AS: You present with equal pride other artists as well yourself. From the prestigious August prize-winning book The Ingmar Bergman Archive to Sweden from Above, Harmony of the Stockholm Skerries and 100 Ways to Save the World.
JW: It’s usually less important who gets the credit, as long as the book
comes out right.
AS: I see you as a documentary photographer with still photos.
JW: That’s pretty accurate. If I were to work with film it would probably be documentaries.
AS: What is the life theme in your work? What is your story that you are trying to depict?

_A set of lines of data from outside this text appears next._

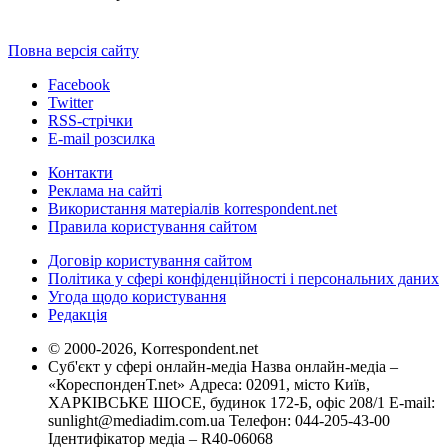
Повна версія сайту
Facebook
Twitter
RSS-стрічки
E-mail розсилка
Контакти
Реклама на сайті
Використання матеріалів korrespondent.net
Правила користування сайтом
Договір користування сайтом
Політика у сфері конфіденційності і персональних даних
Угода щодо користування
Редакція
© 2000-2026, Korrespondent.net
Суб'єкт у сфері онлайн-медіа Назва онлайн-медіа –
«КореспонденТ.net» Адреса: 02091, місто Київ,
ХАРКІВСЬКЕ ШОСЕ, будинок 172-Б, офіс 208/1 E-mail:
sunlight@mediadim.com.ua
Телефон: 044-205-43-00
Ідентифікатор медіа – R40-06068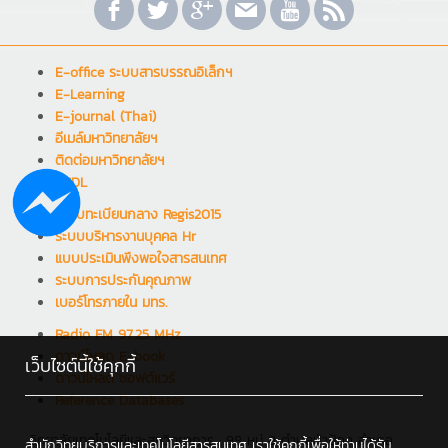
E-office ระบบสารบรรณอิเล็กฯ
E-Learning
E-journal (Thai)
อีเมล์มหาวิทยาลัยฯ
ติดต่อมหาวิทยาลัยฯ
RCDL
ระบบทะเบียนกลาง Regis2015
ระบบบริหารงานบุคคล Hr
แบบประเมินพึงพอใจสารสนเทศ
ระบบการประกันคุณภาพ
เบอร์โทรภายใน มทร.
Radio FM 97.25 MHz
ดาวน์โหลด E-book
เว็บไซต์นี้ใช้คุกกี้
ดาวน์โหลด ซอฟต์แวร์
Reference Databases
วิทยาลัยเทคโนโลยีและสหวิทยาการ : 98 หมู่ 8 ตำบลป่าป้อง อำเภอ
สำนักวิทยบริการและเทคโนโลยีสารสนเทศ เราใช้คุกกี้เพื่อให้ท่านได้รับ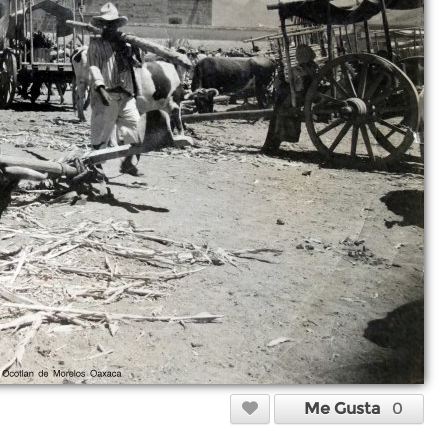
Me Gusta
0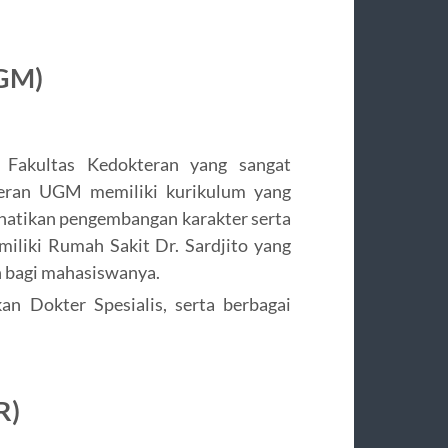
UGM)
Fakultas Kedokteran yang sangat
kteran UGM memiliki kurikulum yang
hatikan pengembangan karakter serta
liki Rumah Sakit Dr. Sardjito yang
n bagi mahasiswanya.
an Dokter Spesialis, serta berbagai
R)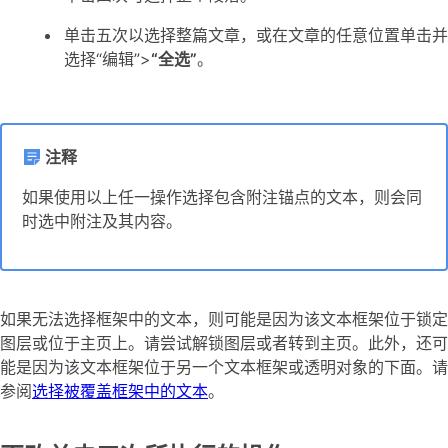
单击五次以选择整篇文章，或在文章的任意位置单击并
选择“编辑”>
“全选”
。
注释
如果使用以上任一操作选择包含附注锚点的文本，则会同
时选中附注及其内容。
如果无法选择框架中的文本，则可能是因为该文本框架位于锁定
图层或位于主页上。请尝试解锁图层或者转到主页。此外，还可
能是因为该文本框架位于另一个文本框架或透明对象的下面。请
参阅
选择被覆盖框架中的文本
。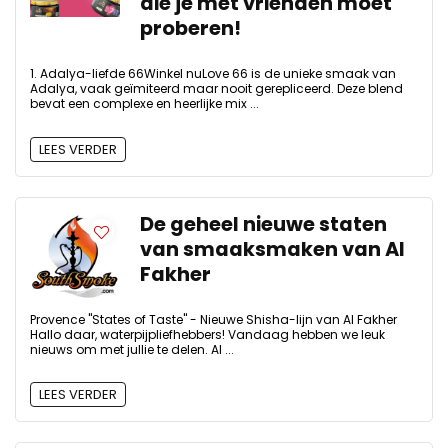
die je met vrienden moet
proberen!
1. Adalya-liefde 66Winkel nuLove 66 is de unieke smaak van
Adalya, vaak geïmiteerd maar nooit gerepliceerd. Deze blend
bevat een complexe en heerlijke mix ...
LEES VERDER
De geheel nieuwe staten
van smaaksmaken van Al
Fakher
Provence "States of Taste" - Nieuwe Shisha-lijn van Al Fakher
Hallo daar, waterpijpliefhebbers! Vandaag hebben we leuk
nieuws om met jullie te delen. Al ...
LEES VERDER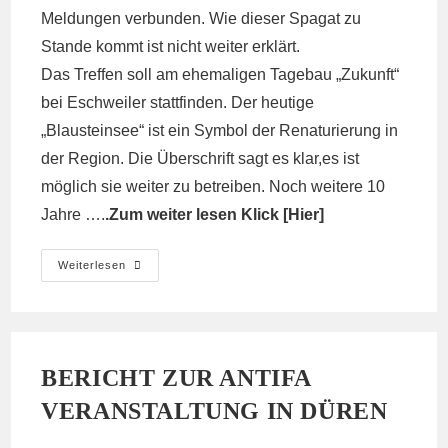
Meldungen verbunden. Wie dieser Spagat zu
Stande kommt ist nicht weiter erklärt.
Das Treffen soll am ehemaligen Tagebau „Zukunft“
bei Eschweiler stattfinden. Der heutige
„Blausteinsee“ ist ein Symbol der Renaturierung in
der Region. Die Überschrift sagt es klar,es ist
möglich sie weiter zu betreiben. Noch weitere 10
Jahre ….
.Zum weiter lesen Klick [
Hier
]
Hat
Weiterlesen
Braunkohle
Noch
Zukunft?!
RWE,Lobby
Und
Leserforum.
BERICHT ZUR ANTIFA
VERANSTALTUNG IN DÜREN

JW: I’m not the kind of artist who processes the past. I’m working in the here and now. My aim is to depict reality and the present, and I don’t need to work outside Sweden, although I sometimes do. I’d call myself a local storyteller. I enjoy landscapes, but it doesn’t really matter whether they are urban or rural.
AS: So how do you catch the present and the reality?
JW: It doesn’t require special equipment, but there’s a duty to be present both mentally and physically. I’m interested in the contemporary, but I sometimes use history to make the ‘modern’ more comprehensible. Comparison helps with understanding.
AS: Looking at your Document of Stockholm, there are a lot of pictures taken from roofs and high places, it seems risky.
JW: Not with the right preparation. In the beginning of that project I met two roofers taking a break from working on the cupola of a church. They were 100 metres up, just sitting there swinging their legs. I said, “You look like you’re just hanging out on a park bench.” Their reply was immediate: “Yes, but we don’t fall off park benches either!” It’s all in your mind, fear, guts or whatever. My biggest advantage is to be curious and fearless.
AS: I am curious about the book 100 Ways to Save the World. Can you tell me about the idea behind it?
JW: The topic certainly isn’t unique – there are any number of books on environmental issues. What is unique is that we provide concrete ways for you and me as individuals to create a more sustainable future. It is not a book that tells you how to invent alternative energy sources or close coal power stations tomorrow. We start with Tip 1, ‘Call a politician’ and end with Tip 100, ‘Call a politician – again’. In between, there’s clear practical advice on reducing negative impacts in our day-to-day lives. Almost everything we do is driven by ideas. This book is sponsored by three of Sweden’s largest companies, and that helps us offer the book at a very reasonable price. We’ve sold 125,000 copies in Sweden alone, and it’s also been published in Denmark, Norway,Finland, England, Germany, France and the US.
AS: What drives you?
JW: The will to tell a story. And to tell it with quality. That urge can sometimes be a very harsh critic – “that’s not good enough, you can do better.” Some of our printers probably think we’re difficult.
AS: Who is your inspiration?
JW: Great photographers like Sune Jonsson, Pål Nils Nilsson and Lennart Nilsson. I also get a lot of inspiration from our incomparable graphic designer, Patrik Leo. The greatest inspiration of my life is Marika Stolpe. Not only because she’s my wife, but also because she is a great working partner as the managing director of Max Ström. What we have, we really created together.

This article was published in LOFT The Nordic BOOKAZINE Autumn Issue 2009 Volume #10.